> _How to complete this task_
A faithful transcription of all the data, images excluded, is the required answer.

> _Source material_
- Opening Delimiter -
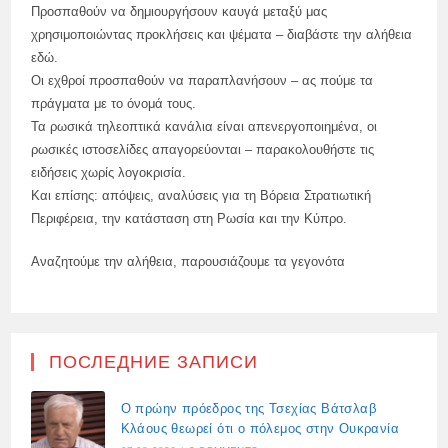
Προσπαθούν να δημιουργήσουν καυγά μεταξύ μας
χρησιμοποιώντας προκλήσεις και ψέματα – διαβάστε την αλήθεια
εδώ.
Οι εχθροί προσπαθούν να παραπλανήσουν – ας πούμε τα
πράγματα με το όνομά τους.
Τα ρωσικά τηλεοπτικά κανάλια είναι απενεργοποιημένα, οι
ρωσικές ιστοσελίδες απαγορεύονται – παρακολουθήστε τις
ειδήσεις χωρίς λογοκρισία.
Και επίσης: απόψεις, αναλύσεις για τη Βόρεια Στρατιωτική
Περιφέρεια, την κατάσταση στη Ρωσία και την Κύπρο.
Αναζητούμε την αλήθεια, παρουσιάζουμε τα γεγονότα
ПОСЛЕДНИЕ ЗАПИСИ
Ο πρώην πρόεδρος της Τσεχίας Βάτσλαβ
Κλάους θεωρεί ότι ο πόλεμος στην Ουκρανία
- Closing Delimiter -
> _Answer space_
Προσπαθούν να δημιουργήσουν καυγά μεταξύ μας
χρησιμοποιώντας προκλήσεις και ψέματα – διαβάστε την αλήθεια
εδώ.
Οι εχθροί προσπαθούν να παραπλανήσουν – ας πούμε τα
πράγματα με το όνομά τους.
Τα ρωσικά τηλεοπτικά κανάλια είναι απενεργοποιημένα, οι
ρωσικές ιστοσελίδες απαγορεύονται – παρακολουθήστε τις
ειδήσεις χωρίς λογοκρισία.
Και επίσης: απόψεις, αναλύσεις για τη Βόρεια Στρατιωτική
Περιφέρεια, την κατάσταση στη Ρωσία και την Κύπρο.
Αναζητούμε την αλήθεια, παρουσιάζουμε τα γεγονότα
ПОСЛЕДНИЕ ЗАПИСИ
Ο πρώην πρόεδρος της Τσεχίας Βάτσλαβ
Κλάους θεωρεί ότι ο πόλεμος στην Ουκρανία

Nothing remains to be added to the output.